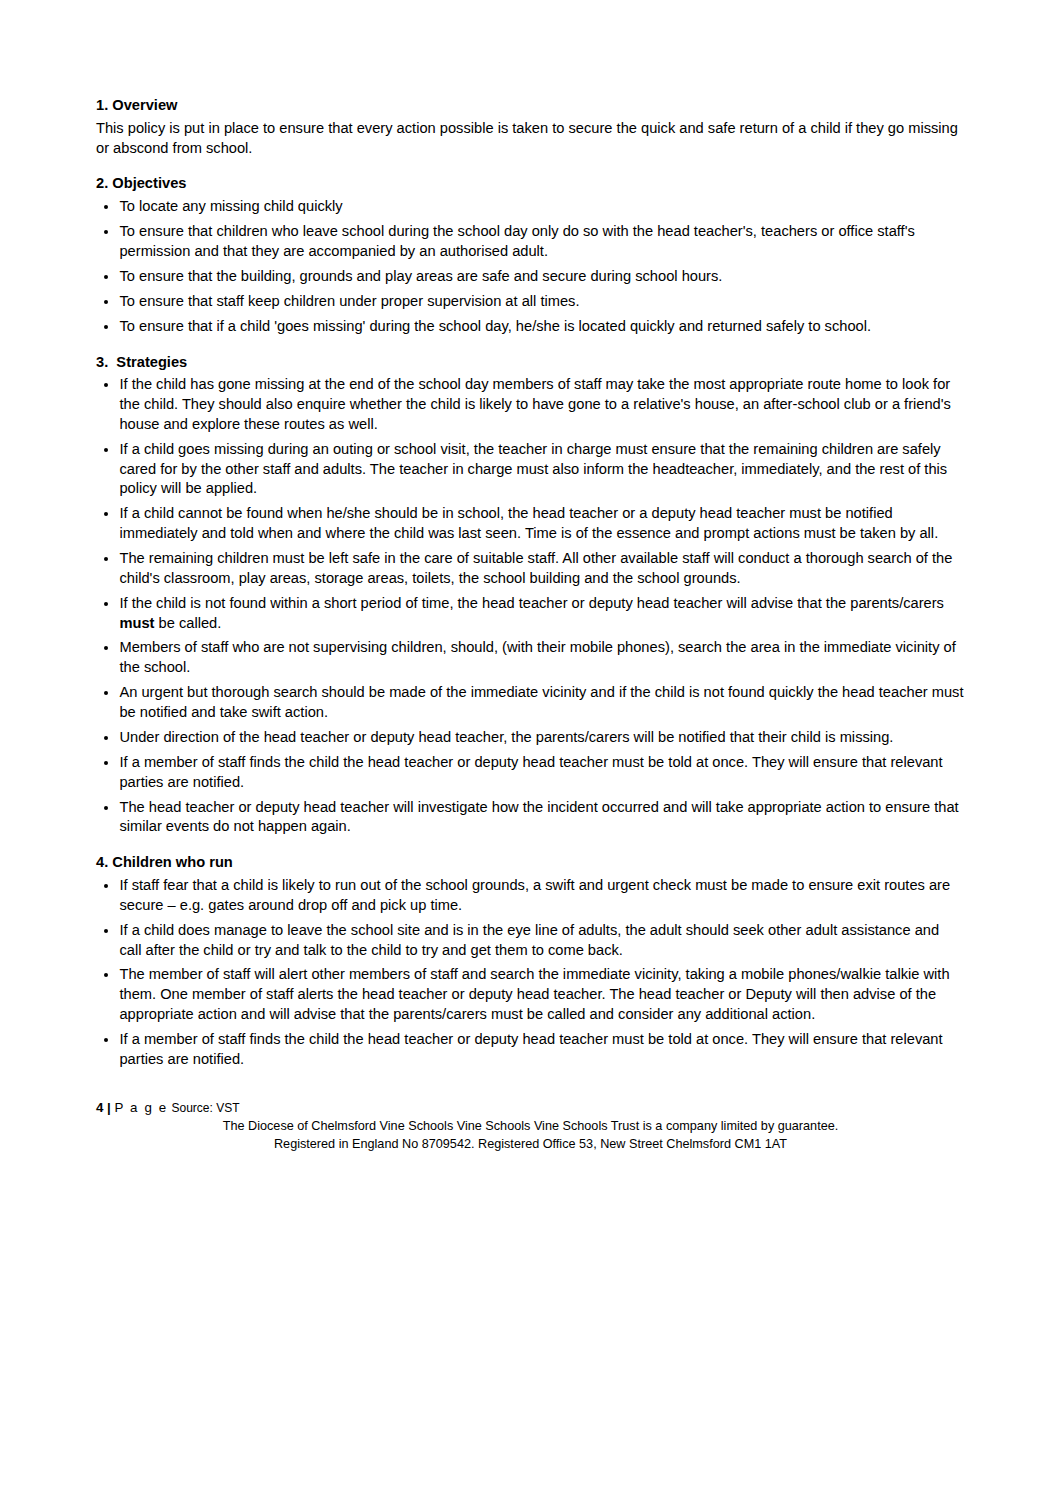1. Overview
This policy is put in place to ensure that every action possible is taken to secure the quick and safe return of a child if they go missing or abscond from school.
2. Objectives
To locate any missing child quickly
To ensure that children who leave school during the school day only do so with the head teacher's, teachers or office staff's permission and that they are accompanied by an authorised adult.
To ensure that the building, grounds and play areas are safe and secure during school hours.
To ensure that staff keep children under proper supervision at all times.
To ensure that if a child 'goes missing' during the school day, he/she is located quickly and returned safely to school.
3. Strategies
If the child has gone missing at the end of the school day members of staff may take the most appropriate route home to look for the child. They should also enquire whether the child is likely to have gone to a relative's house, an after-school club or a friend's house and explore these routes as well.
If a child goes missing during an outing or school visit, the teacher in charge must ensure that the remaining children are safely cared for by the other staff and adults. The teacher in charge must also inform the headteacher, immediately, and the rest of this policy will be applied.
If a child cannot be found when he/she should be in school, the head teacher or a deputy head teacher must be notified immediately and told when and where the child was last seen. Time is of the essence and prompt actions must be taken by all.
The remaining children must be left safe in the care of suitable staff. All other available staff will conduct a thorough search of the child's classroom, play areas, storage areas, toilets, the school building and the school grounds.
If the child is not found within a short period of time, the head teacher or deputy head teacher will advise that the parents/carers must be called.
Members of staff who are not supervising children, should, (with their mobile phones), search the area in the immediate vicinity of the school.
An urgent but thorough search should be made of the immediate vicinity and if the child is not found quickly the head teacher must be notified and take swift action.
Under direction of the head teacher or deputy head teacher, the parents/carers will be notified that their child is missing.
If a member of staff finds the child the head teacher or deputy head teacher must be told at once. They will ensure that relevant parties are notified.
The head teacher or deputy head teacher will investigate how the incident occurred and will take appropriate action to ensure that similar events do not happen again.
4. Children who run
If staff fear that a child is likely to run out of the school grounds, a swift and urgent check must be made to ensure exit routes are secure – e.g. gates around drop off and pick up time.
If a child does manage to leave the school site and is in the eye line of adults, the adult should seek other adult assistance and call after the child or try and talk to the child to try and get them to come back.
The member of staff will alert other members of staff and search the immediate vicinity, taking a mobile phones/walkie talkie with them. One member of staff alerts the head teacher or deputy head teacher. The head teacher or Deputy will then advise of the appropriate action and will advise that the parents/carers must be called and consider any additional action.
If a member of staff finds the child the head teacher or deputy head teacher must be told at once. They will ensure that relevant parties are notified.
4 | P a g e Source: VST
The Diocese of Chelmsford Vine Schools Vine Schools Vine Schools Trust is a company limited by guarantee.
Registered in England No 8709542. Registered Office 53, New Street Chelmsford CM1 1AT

- - - - - - -

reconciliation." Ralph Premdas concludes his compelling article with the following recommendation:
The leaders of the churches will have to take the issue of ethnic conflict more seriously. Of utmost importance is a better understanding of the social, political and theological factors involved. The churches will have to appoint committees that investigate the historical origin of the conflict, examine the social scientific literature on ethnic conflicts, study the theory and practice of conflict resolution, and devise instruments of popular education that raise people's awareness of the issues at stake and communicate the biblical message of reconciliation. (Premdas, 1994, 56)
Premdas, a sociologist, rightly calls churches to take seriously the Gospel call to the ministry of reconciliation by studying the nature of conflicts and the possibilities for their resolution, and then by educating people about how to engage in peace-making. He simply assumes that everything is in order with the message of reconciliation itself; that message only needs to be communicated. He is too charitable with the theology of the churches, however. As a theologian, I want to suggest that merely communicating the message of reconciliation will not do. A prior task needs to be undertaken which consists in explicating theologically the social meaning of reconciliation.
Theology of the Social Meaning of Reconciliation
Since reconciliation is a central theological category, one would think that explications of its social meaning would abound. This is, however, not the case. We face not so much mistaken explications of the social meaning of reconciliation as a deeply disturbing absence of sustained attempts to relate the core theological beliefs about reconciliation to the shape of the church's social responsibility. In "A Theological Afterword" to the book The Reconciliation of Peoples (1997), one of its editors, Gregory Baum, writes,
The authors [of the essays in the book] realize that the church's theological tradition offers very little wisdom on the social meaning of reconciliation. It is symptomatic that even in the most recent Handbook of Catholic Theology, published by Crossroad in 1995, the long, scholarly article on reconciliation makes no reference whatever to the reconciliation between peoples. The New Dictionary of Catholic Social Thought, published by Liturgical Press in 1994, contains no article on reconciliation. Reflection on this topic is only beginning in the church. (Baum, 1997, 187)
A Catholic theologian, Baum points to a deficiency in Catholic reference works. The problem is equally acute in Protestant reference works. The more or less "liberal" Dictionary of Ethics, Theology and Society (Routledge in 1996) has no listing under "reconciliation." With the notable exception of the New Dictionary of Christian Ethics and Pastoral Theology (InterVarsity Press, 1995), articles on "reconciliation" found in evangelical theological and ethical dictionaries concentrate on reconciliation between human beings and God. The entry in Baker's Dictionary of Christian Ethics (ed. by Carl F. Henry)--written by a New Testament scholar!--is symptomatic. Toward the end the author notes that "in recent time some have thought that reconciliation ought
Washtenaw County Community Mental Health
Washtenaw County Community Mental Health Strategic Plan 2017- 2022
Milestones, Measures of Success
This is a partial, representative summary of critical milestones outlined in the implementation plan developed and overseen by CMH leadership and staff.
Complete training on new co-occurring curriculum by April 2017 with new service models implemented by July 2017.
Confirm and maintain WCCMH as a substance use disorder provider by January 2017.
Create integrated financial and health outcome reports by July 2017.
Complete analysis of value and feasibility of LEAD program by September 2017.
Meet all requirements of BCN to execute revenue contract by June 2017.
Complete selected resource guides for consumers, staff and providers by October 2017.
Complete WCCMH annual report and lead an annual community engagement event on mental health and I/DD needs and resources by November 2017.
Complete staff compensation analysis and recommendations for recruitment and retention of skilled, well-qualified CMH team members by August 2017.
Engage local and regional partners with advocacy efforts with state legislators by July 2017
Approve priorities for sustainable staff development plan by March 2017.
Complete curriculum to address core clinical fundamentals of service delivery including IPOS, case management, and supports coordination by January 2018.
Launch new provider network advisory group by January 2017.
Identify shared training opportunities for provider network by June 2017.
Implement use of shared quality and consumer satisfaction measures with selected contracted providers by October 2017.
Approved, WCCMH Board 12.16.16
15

- - - - - - -

Activity
Only one stretch of the listing is wanted: the lines starting at the one with "1. Overview" and ending at the one with "3. Strategies", copied exactly and free of pictures.

Solution to the problem
1. Overview
This policy is put in place to ensure that every action possible is taken to secure the quick and safe return of a child if they go missing or abscond from school.
2. Objectives
To locate any missing child quickly
To ensure that children who leave school during the school day only do so with the head teacher's, teachers or office staff's permission and that they are accompanied by an authorised adult.
To ensure that the building, grounds and play areas are safe and secure during school hours.
To ensure that staff keep children under proper supervision at all times.
To ensure that if a child 'goes missing' during the school day, he/she is located quickly and returned safely to school.
3. Strategies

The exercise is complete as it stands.